We first performed PCA on the prepared dataset to denoise the data. In the main text, the prepared dataset was the smoothed high-gamma timeseries data (Gaussian time window of 400 ms). We also performed the analysis with no smoothing applied (Supplementary Fig. 21). The number of PCs (\({N}_{{pc}}\)) selected to construct the D was 12. We also performed the same analysis described below with number of PCs being 2 and 20 (Supplementary Fig. 20). The D was constructed

$$D=\mathop{\sum }\limits_{i=1}^{{N}_{{pc}}}{{PC}}_{i}{{PC}}_{i}^{T}$$
(1)

where \({{PC}}_{i}\) is the i-th principal component and is a column vector of size \({N}_{{contacts}}\). The resulting D is a \({N}_{{contacts}}\times {N}_{{contacts}}\) matrix. The denoised data \({X}_{{pca}}\) is obtained according to

$${X}_{{pca}}={DX}.$$
(2)

Next, we turn our attention to the linear regression analysis (GLM-1) and their regression coefficients. In GLM-1, we implemented two task-related regressors, namely the subjective value of the current trial and the subjective value of the previous trial.

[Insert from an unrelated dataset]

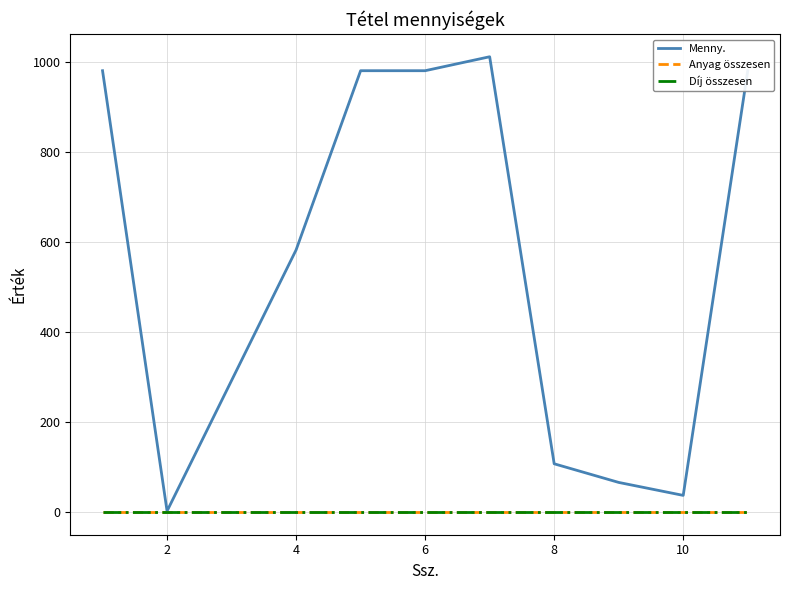

Which series has the largest total across all categories?

Menny.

The GLM was performed on each electrode contact and for each time point within the trial epoch separately. Let v denote task-related variable. Here, we have two task related variables, the current and the previous subjective value. Let \({\beta }_{v,t}\) denote the regression vector consisting of regression coefficient of each contact associated with task variable v (current subjective value or previous subjective value) at time t. \({\beta }_{v,t}\) therefore has a length of \({N}_{{contacts}}\). We then applied the D to \({\beta }_{v,t}\) to denoise the regression vector

$${\beta }_{v,t}^{{pca}}=D{\beta }_{v,t}$$
(3)

where \({\beta }_{v,t}^{{pca}}\) is the denoised regression vector.

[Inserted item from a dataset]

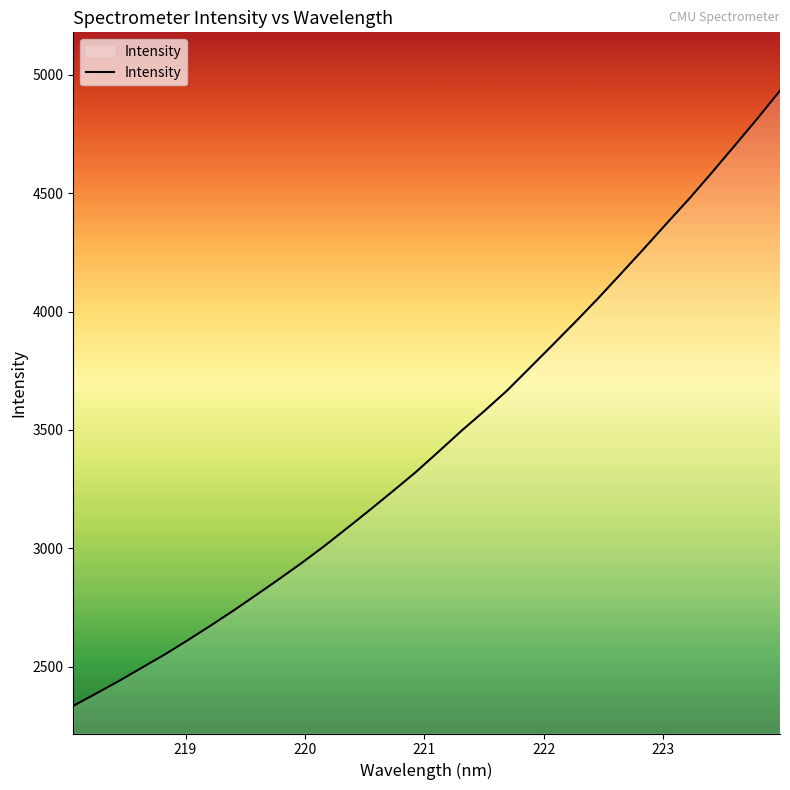

What is the average value?

3460.0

For each task variable v, we find the time \({t}_{v}^{\max }\) that has the maximum L2 norm of \({\beta }_{v,t}^{{pca}}\) and define the corresponding regression vector \({\beta }_{v,{t}_{v}^{\max }}^{{pca}}\) as \({\beta }_{v}^{\max }\) where \({\beta }_{v}^{\max }\) is the time-independent, de-noised regressor vector for task variable v. We then put \({\beta }_{v}^{\max }\) from different v (current and previous subjective value) together into a single two-dimensional matrix \({\beta }^{\max }\) where the columns are the v and the rows are the electrode contacts. \({\beta }^{\max }\) therefore has a size of \({N}_{v}\times {N}_{{contacts}}\) where \({N}_{v}=2\) and \({N}_{{contacts}}=166\). Finally, we obtain the orthogonal axes of the current subjective value and the previous subjective value by orthogonalizing \({\beta }^{\max }\) with QR decomposition

$${\beta }^{\max }={QR}$$
(4)

where Q is an orthogonal matrix and R is an upper triangular matrix. The first two columns of Q correspond to the orthogonalized regressor vectors \({\beta }_{v}^{\perp }\), which we refer to as the task-related axes of the current subjective value and the previous subjective value.

To study the representations of the current and previous subjective value in the OFC, we projected the condition-specific data matrix \({X}_{c}\) onto the orthogonal axes

$${P}_{v,c}={{\beta }_{v}^{\perp }}^{T}{X}_{c}$$
(5)

Where \({P}_{v,c}\) is the set of timeseries vectors over all v and conditions. Here, we have two v, the current and previous subjective value, and four conditions. Therefore, in the two-dimensional space with the current and previous subjective value as the task-related axes, we have four trajectories, which we plotted in Fig. 9e–g.